RECORDS FOR THIS EXERCISE.
>>
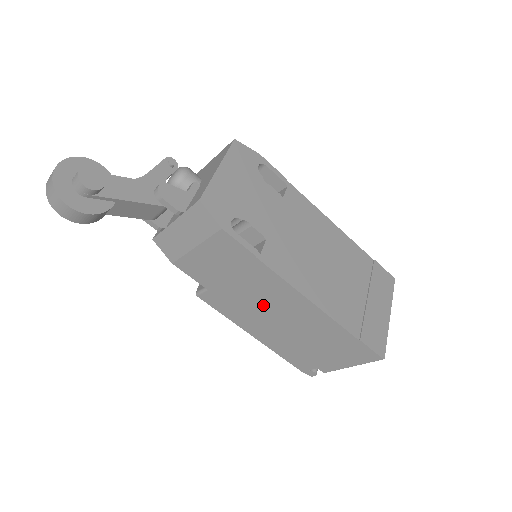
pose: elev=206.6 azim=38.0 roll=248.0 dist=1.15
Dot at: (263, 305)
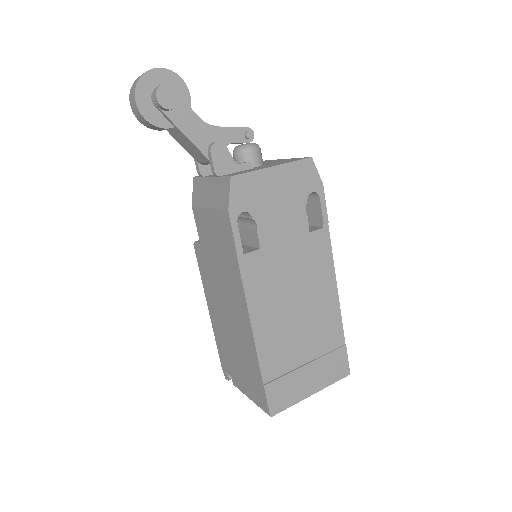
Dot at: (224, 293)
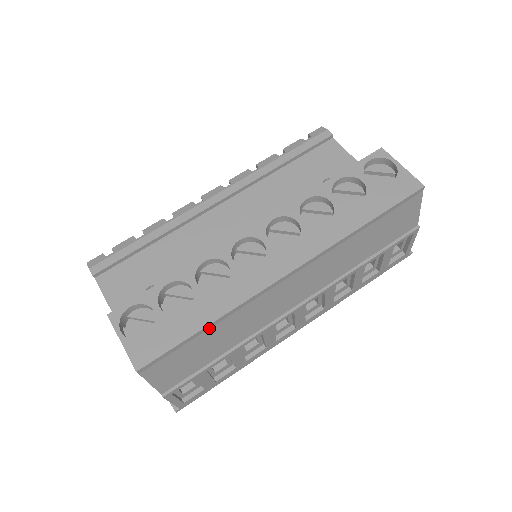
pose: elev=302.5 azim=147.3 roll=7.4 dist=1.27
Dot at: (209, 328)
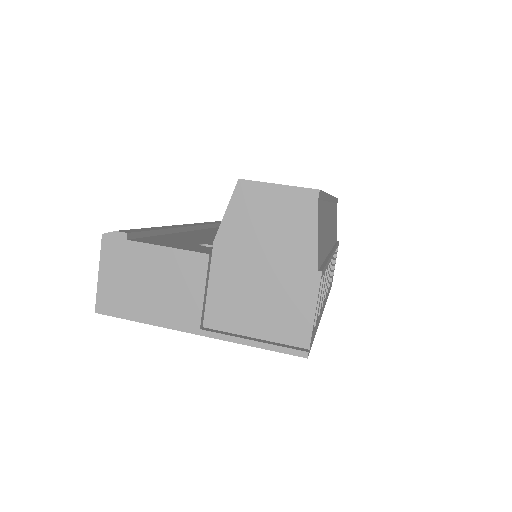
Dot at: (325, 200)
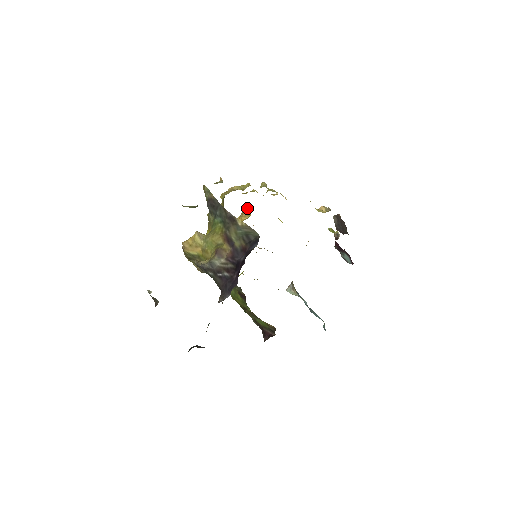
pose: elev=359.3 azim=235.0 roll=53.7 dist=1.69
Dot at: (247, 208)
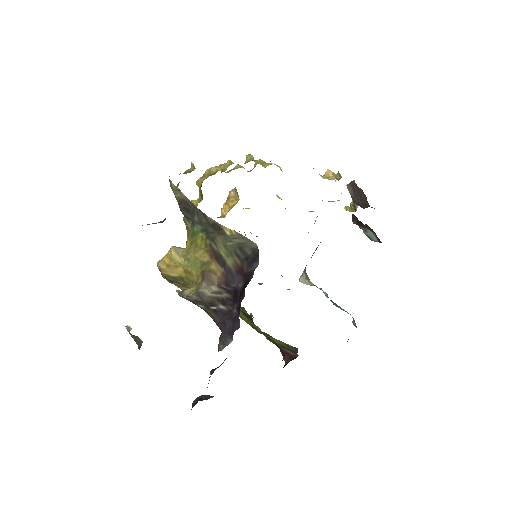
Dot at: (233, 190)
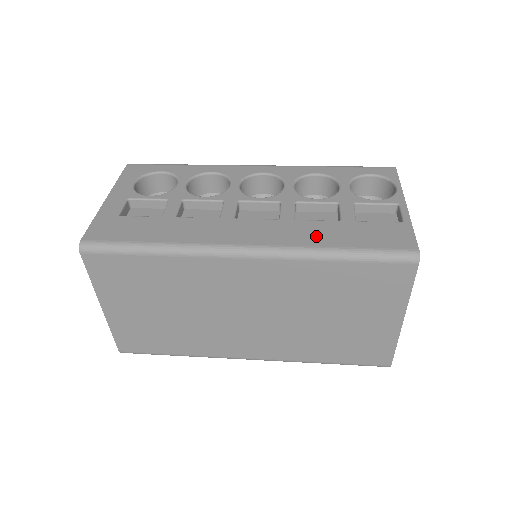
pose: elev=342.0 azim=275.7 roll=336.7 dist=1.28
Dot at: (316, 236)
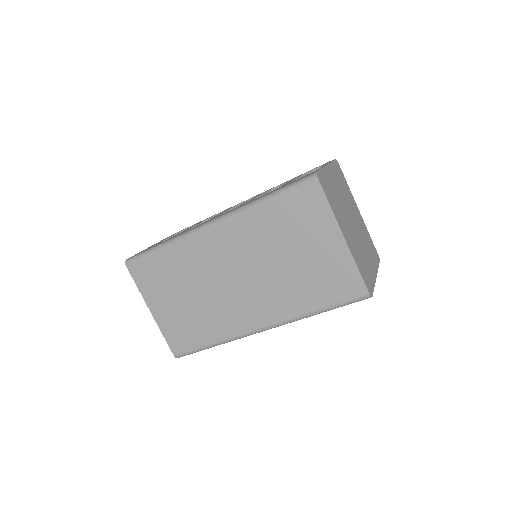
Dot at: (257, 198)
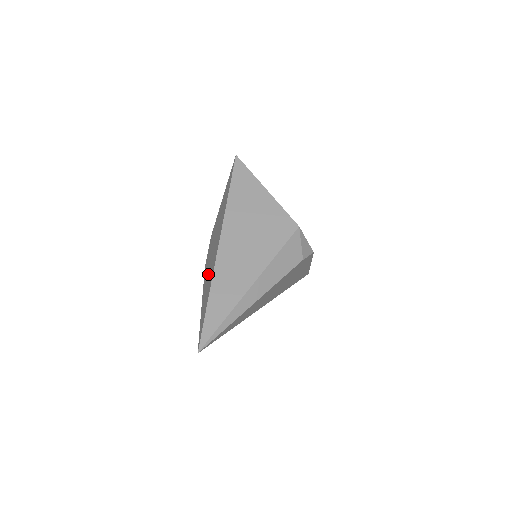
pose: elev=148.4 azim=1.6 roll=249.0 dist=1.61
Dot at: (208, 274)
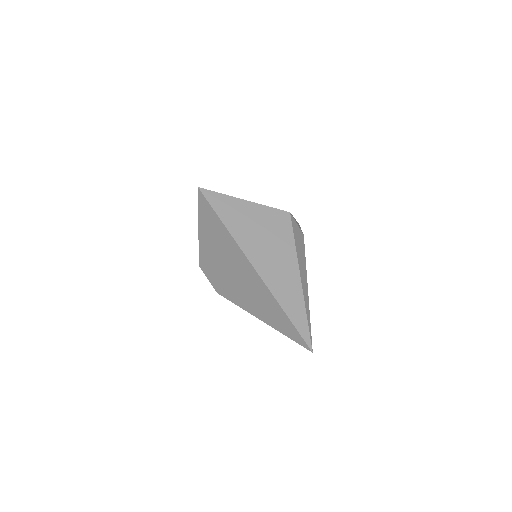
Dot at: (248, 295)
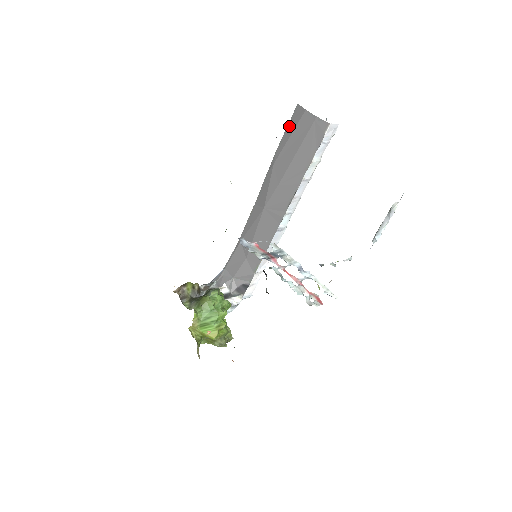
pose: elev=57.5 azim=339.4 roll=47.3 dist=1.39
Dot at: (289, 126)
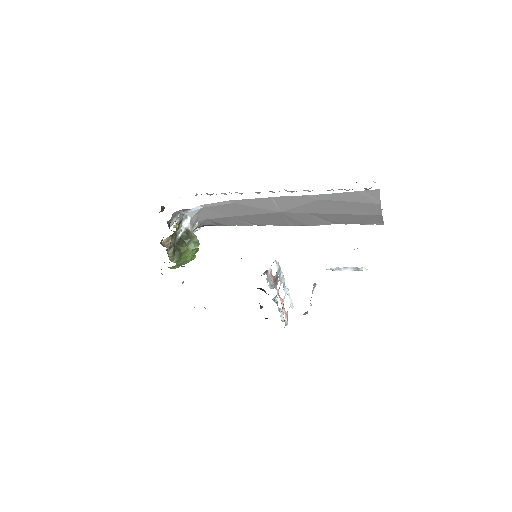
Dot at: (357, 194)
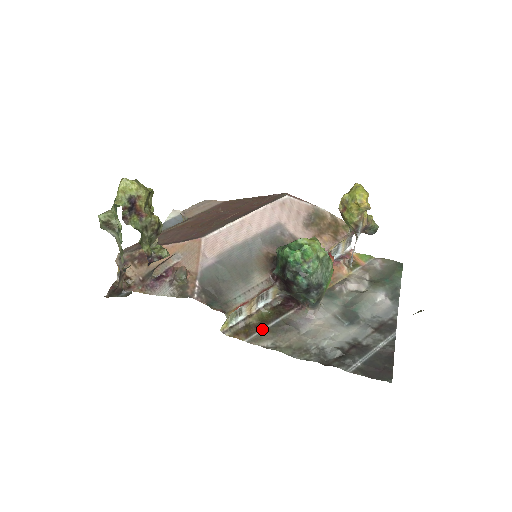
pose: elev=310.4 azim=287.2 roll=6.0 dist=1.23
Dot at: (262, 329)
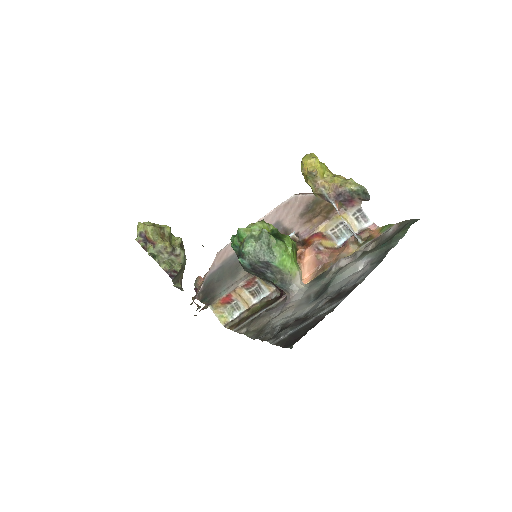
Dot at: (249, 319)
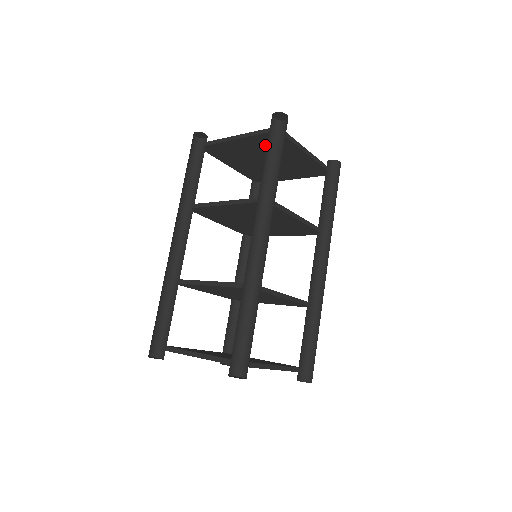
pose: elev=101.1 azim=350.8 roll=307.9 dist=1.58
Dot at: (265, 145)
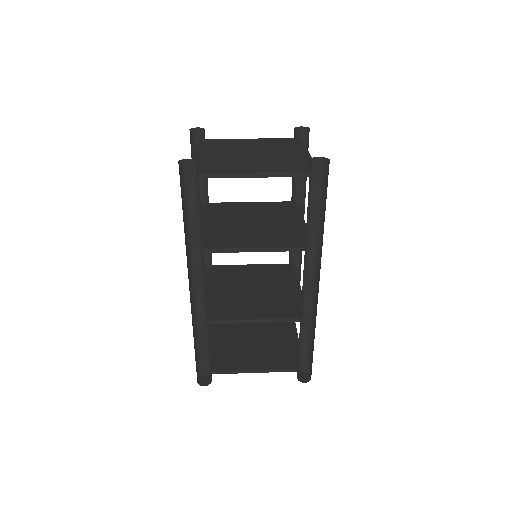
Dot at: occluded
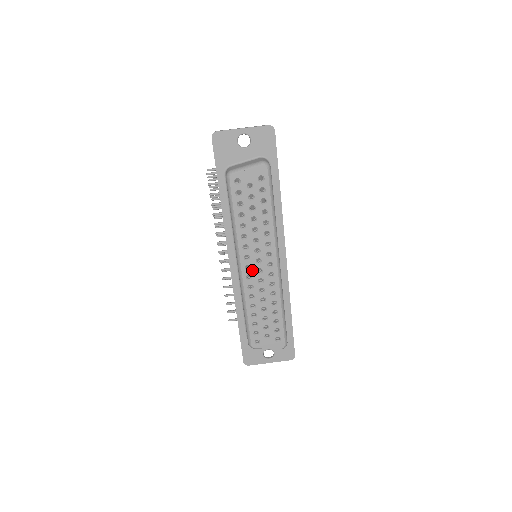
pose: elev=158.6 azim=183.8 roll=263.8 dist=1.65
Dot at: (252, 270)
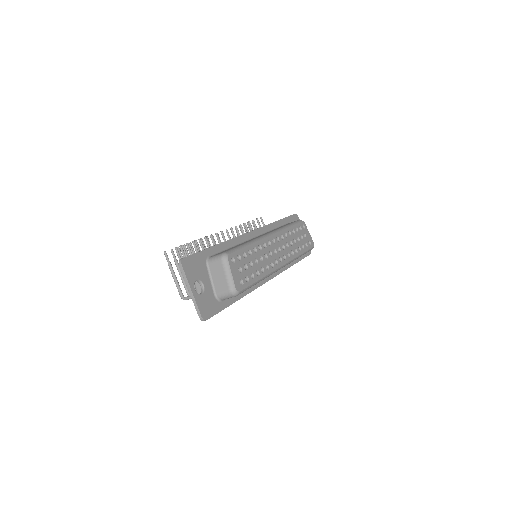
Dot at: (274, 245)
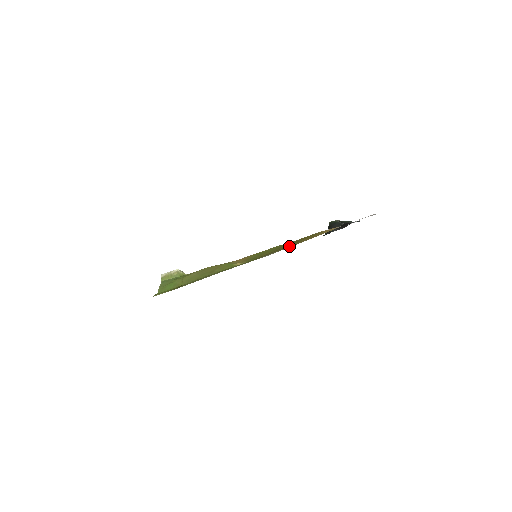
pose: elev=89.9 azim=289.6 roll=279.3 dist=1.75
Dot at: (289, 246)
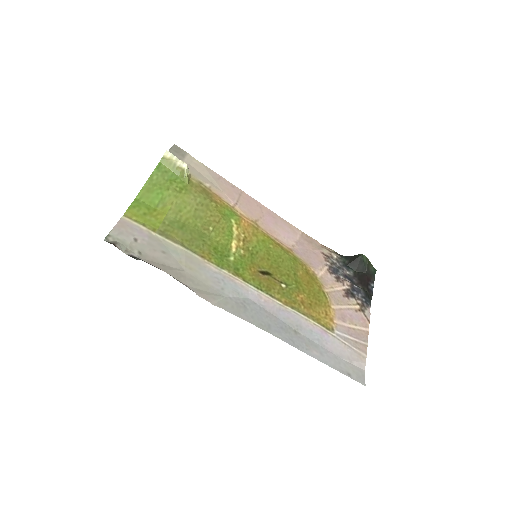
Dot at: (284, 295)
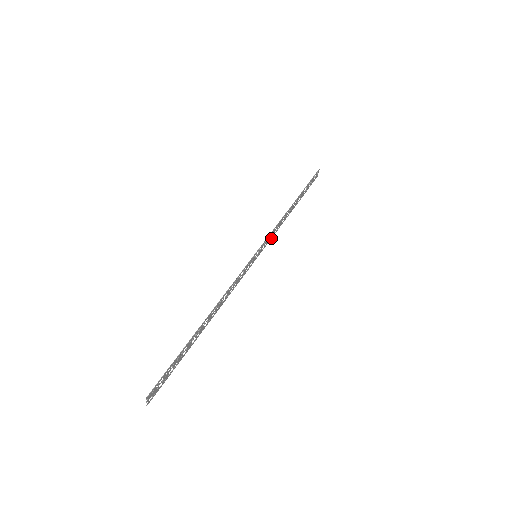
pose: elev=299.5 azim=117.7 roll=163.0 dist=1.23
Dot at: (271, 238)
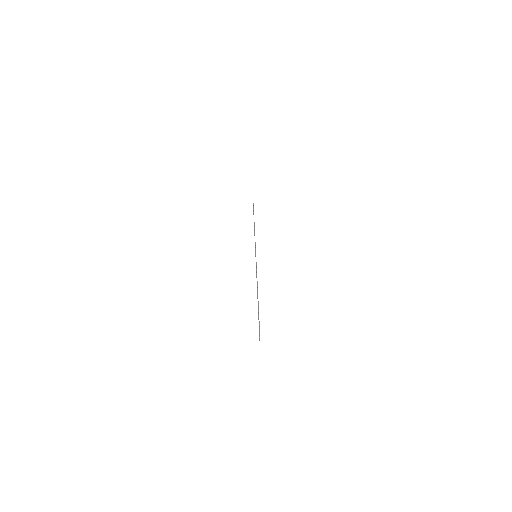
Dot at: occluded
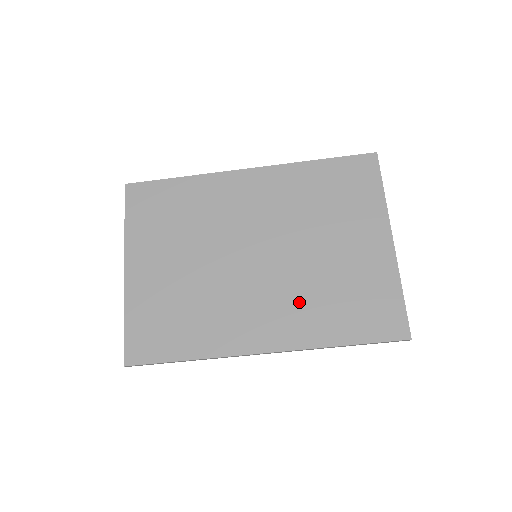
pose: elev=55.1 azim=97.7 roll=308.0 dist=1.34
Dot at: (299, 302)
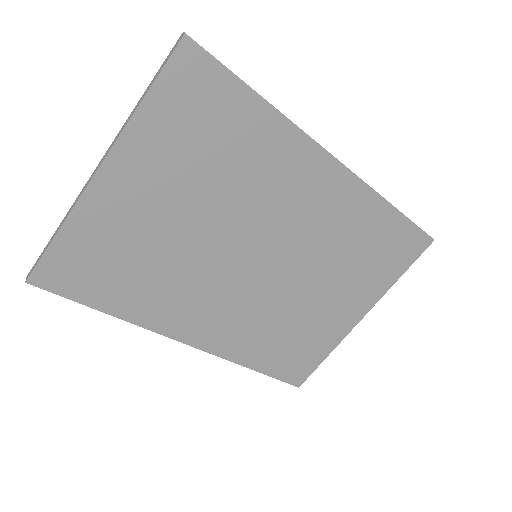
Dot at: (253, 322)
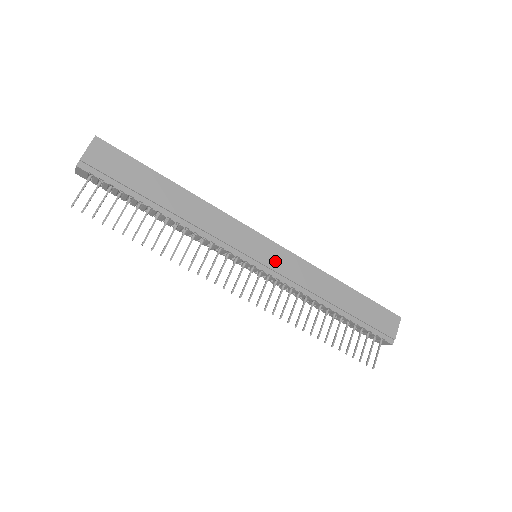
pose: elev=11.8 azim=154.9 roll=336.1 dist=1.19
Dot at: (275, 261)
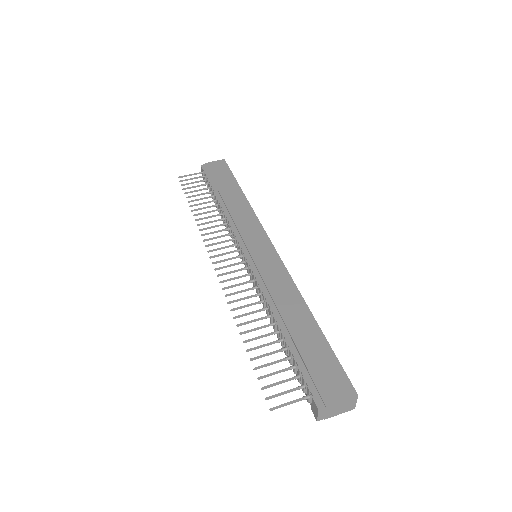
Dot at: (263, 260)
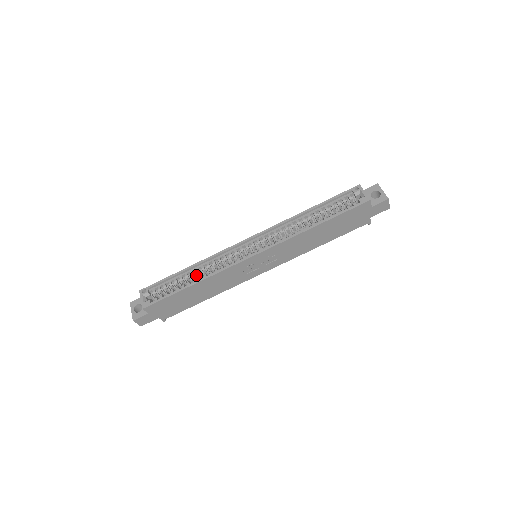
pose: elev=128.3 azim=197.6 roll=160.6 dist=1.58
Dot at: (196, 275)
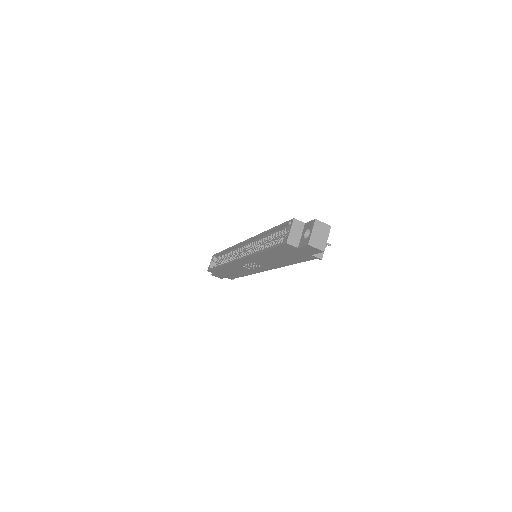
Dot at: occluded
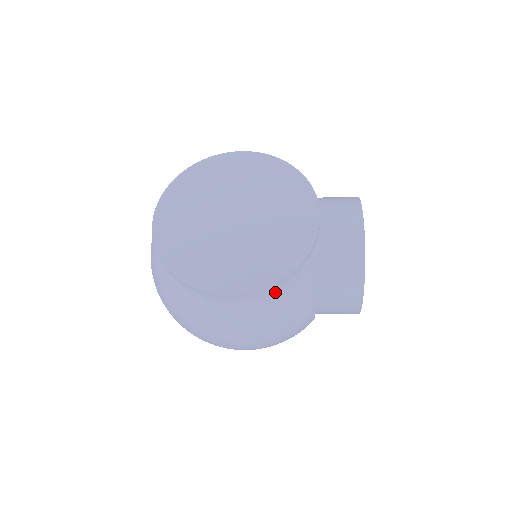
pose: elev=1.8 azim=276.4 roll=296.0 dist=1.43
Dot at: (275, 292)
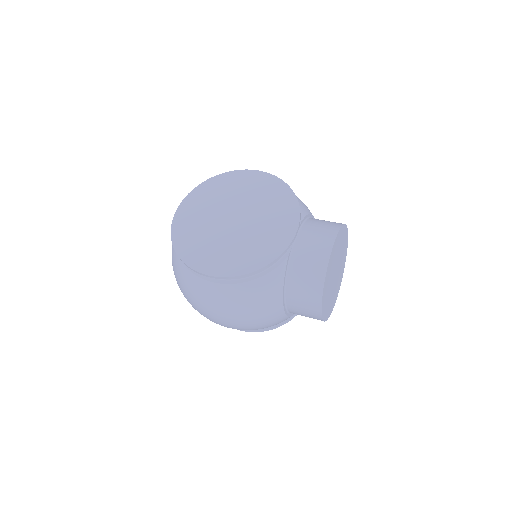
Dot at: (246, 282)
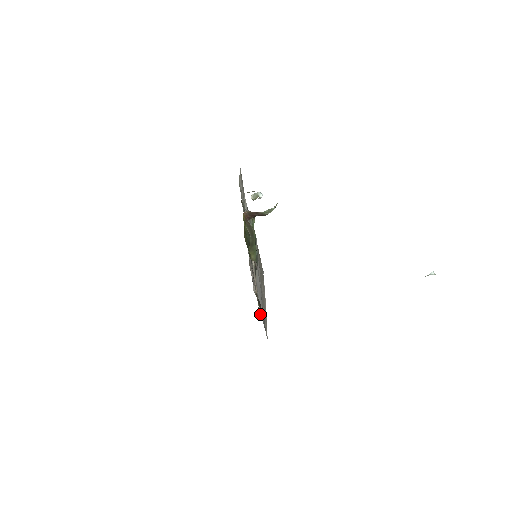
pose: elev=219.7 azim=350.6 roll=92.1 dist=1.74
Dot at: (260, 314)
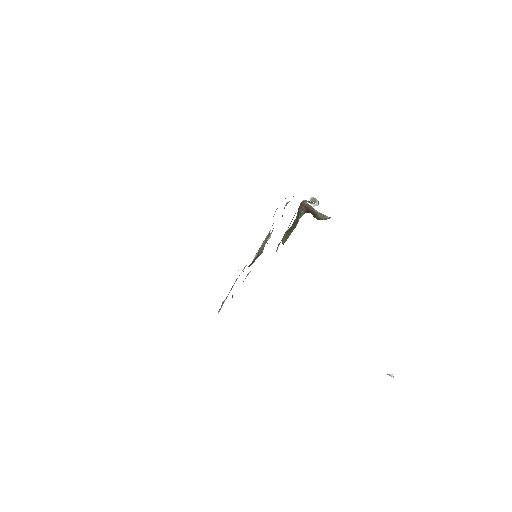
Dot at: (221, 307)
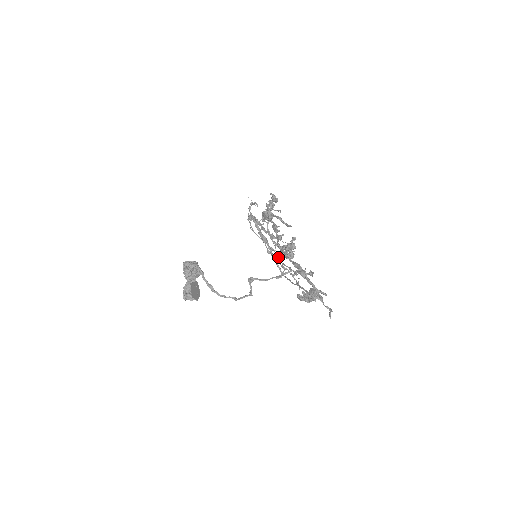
<<
WHAT IS BEING ASKED. Can you reproduce the material line for line, starting with and including the line containing "pose: elev=359.3 azim=235.0" and continuing through the end of the material, leaving the pictures out?

ANSWER FOR THE TASK.
pose: elev=359.3 azim=235.0 roll=53.7 dist=1.69
Dot at: (247, 208)
Dot at: (233, 190)
pose: elev=342.0 azim=275.7 roll=336.7 dist=1.28
Dot at: (316, 236)
Dot at: (257, 198)
pose: elev=148.4 azim=1.6 roll=249.0 dist=1.61
Dot at: (208, 274)
Dot at: (248, 295)
pose: elev=57.5 azim=339.4 roll=47.3 dist=1.39
Dot at: (289, 126)
Dot at: (357, 194)
pose: elev=310.4 azim=287.2 roll=6.0 dist=1.23
Dot at: (262, 329)
Dot at: (249, 319)
pose: elev=101.1 azim=350.8 roll=307.9 dist=1.58
Dot at: (265, 145)
Dot at: occluded
pose: elev=158.6 azim=183.8 roll=263.8 dist=1.65
Dot at: (252, 270)
Dot at: (274, 245)
pose: elev=89.9 azim=289.6 roll=279.3 dist=1.75
Dot at: (289, 246)
Dot at: (284, 295)
pose: elev=299.5 azim=117.7 roll=163.0 dist=1.23
Dot at: (271, 238)
Dot at: occluded
pose: elev=55.1 azim=97.7 roll=308.0 dist=1.34
Dot at: (299, 302)
Dot at: (253, 322)
pose: elev=11.8 azim=154.9 roll=336.1 dist=1.19
Dot at: (275, 261)
Dot at: (263, 260)
pose: elev=128.3 azim=197.6 roll=160.6 dist=1.58
Dot at: (196, 275)
Dot at: occluded
pose: elev=1.8 azim=276.4 roll=296.0 dist=1.43
Dot at: (275, 292)
Dot at: (246, 282)
pose: elev=219.7 azim=350.6 roll=92.1 dist=1.74
Dot at: (260, 314)
Dot at: (221, 307)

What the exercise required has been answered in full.